Magic acts provided perhaps Melies' most obvious theme. He provides one more minute of entertainment with An Up-to-Date Conjurer (L'Impressionniste fin de siecle, 1899).
He makes a girl vanish under a blanket, & reappear inside a tube set up on a table. He then lifts her up & she explodes into confetti.
A few more transformations & disappearances are given in rapid succession & voila, it's done.
In The One-Man Band (L'Homme ochestre, 1900) Melies again stars himself. He clones himself until he has an entire orechstra & chairs in which to seat himselves.
He/they give a quick performance, then he folds the extra selves back into the original, & dematerializes the chairs, adding a few vaudevilliean stunts for grand finale, all in under two minutes.
It's a marvel of multiple exposures, wonderfully designed, & awfully amusing.
The Melomaniac (Le Melomane, 1903) at two & a half minutes features Melies as a band leader leading his women's marching band onto a stage.
He then begins removing his head, growing a new one, & removing that one, over & over again, placing the heads on a set of telegraph wires arranged to look like sheet music, his multiplying heads forming the notes. A couple other quick stunts, & then everyone marches off the stage. An insane very funny performance!
For The Magic Lantern (Le Lanterne magique, 1903), two clowns looking rather like dolls construct a huge magic-lantern (or a normal-sized one, if they are dolls) & begin to project moving pictures on the wall.

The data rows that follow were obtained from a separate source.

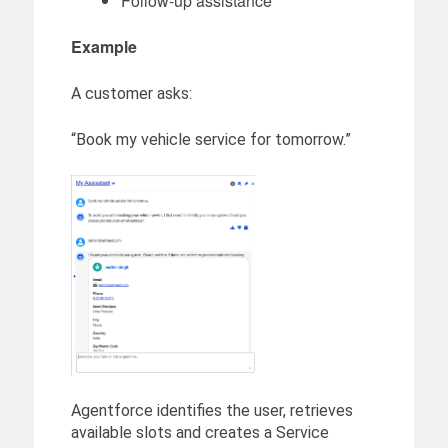
Follow-up assistance
Example
A customer asks:
“Book my vehicle service for tomorrow.”
Agentforce identifies the user, retrieves
available slots and creates a Service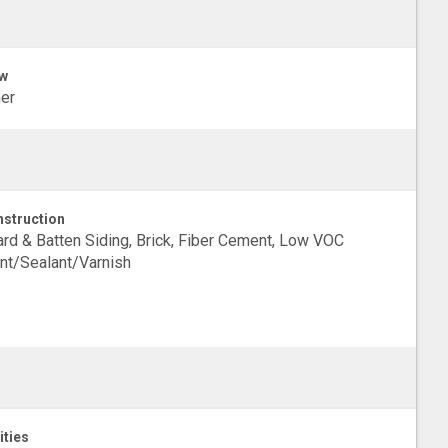
w
er
struction
rd & Batten Siding, Brick, Fiber Cement, Low VOC
nt/Sealant/Varnish
ities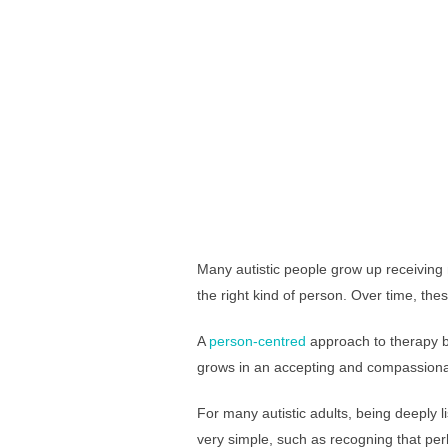
Many autistic people grow up receiving m
the right kind of person. Over time, 
A
person-centred
approach to therapy be
grows in an accepting and compassionat
For many autistic adults, being deeply 
very simple, such as recogning that perh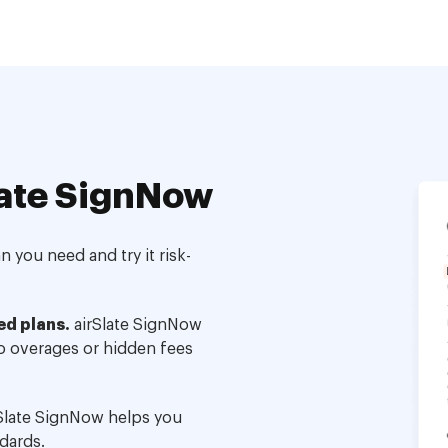
ate SignNow
 you need and try it risk-
ed plans.
airSlate SignNow
no overages or hidden fees
Slate SignNow helps you
dards.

They then take the magic lantern apart & lo & behjold out pops a sexy chorus line who dance about the room. Opening & closing the lantern box, more & more dancers appear, the last manifestation being a rather creepy giant puppet.

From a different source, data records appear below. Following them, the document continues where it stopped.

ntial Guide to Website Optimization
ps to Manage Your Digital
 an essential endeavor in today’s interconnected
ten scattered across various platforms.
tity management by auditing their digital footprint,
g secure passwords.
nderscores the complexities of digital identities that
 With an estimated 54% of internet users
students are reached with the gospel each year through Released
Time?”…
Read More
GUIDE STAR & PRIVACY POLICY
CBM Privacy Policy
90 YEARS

The Magic Lantern I'm betting was the first film to make what would become a common assumption in films to come, that once the lights go out at night, toys come to life.
The Monster (Le Monstre, 1903) is set on the desert near the Sphinx. Two Egyptians arrive & one of them dresses up a skeleton & brings it to life.

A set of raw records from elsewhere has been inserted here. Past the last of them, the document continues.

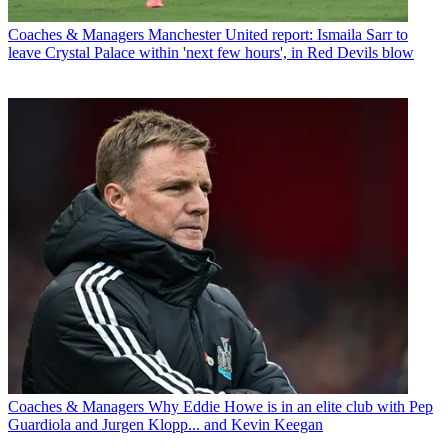
Coaches & Managers
Manchester United report: Ismaila Sarr to
leave Crystal Palace within 'next few hours', in Red Devils blow
Coaches & Managers
Why Eddie Howe is in an elite club with Pep
Guardiola and Jurgen Klopp... and Kevin Keegan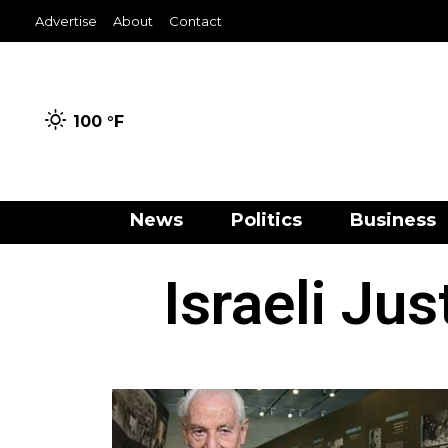
Advertise
About
Contact
100 °
F
News
Politics
Business
Israeli Ju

The skeleton dances about wildly, then collapses into a heap, then rises up to dance to its master's tune again.
It is impossible to know if it is the resurged life, or the magician who made it dance, is the monster of the title.
However, according to the 1903 Lubin catalog, a different story that is obvious from the pictured event is being told, & one wonders how much the audiences of the day were told in advance to shape their viewing experience.
According to the catalog the magician is actually a mystical dervish hired by a prince to bring his beloved wife back to life. Knowing this doesn't make the monstrousness of the event less horrific; if anything, it makes it creepier, unusual for Melies whose macabre films tend to be much more whimsical than this.
For Untamable Whiskers (Le Roi du maquillage, 1904), Melies draws a picture of himself on a chalkboard with a different hairstyle than his own, then stands waiting for his actual hair to change into the style he drew.
He draws himself again as a scary old man with a long beard (actually it's supposed to be Shakespeare but what a lousy representation, & then transforms into just that image. Next he draws himself with an enormous mustache (perhaps audiences of the day would've recognized this as representing Admiral Nelson & again transforms before us.
Doing away with the drawings, he builds to a crescendo of excitement with rapid transformations from the bard into a clown, an admiral, a devil, then wraps himself in a blanket & disappears, all in about two minutes & a quarter.
In The Magic Book (Le Libre magique, 1900), a large book is mounted on an aesel so that the audience can see it as the open pages.
As the scholar turns the pages, there emerges in turn an old man, a clown, & a beautiful maiden. When the scholar attempts to woo the maiden, all the characters return to the book.
Although only a trick-film with no story to speak of, in the history of animation, Le Livre Magique is regarded one of the pivotol films in the development of stop-motion replacement of objects.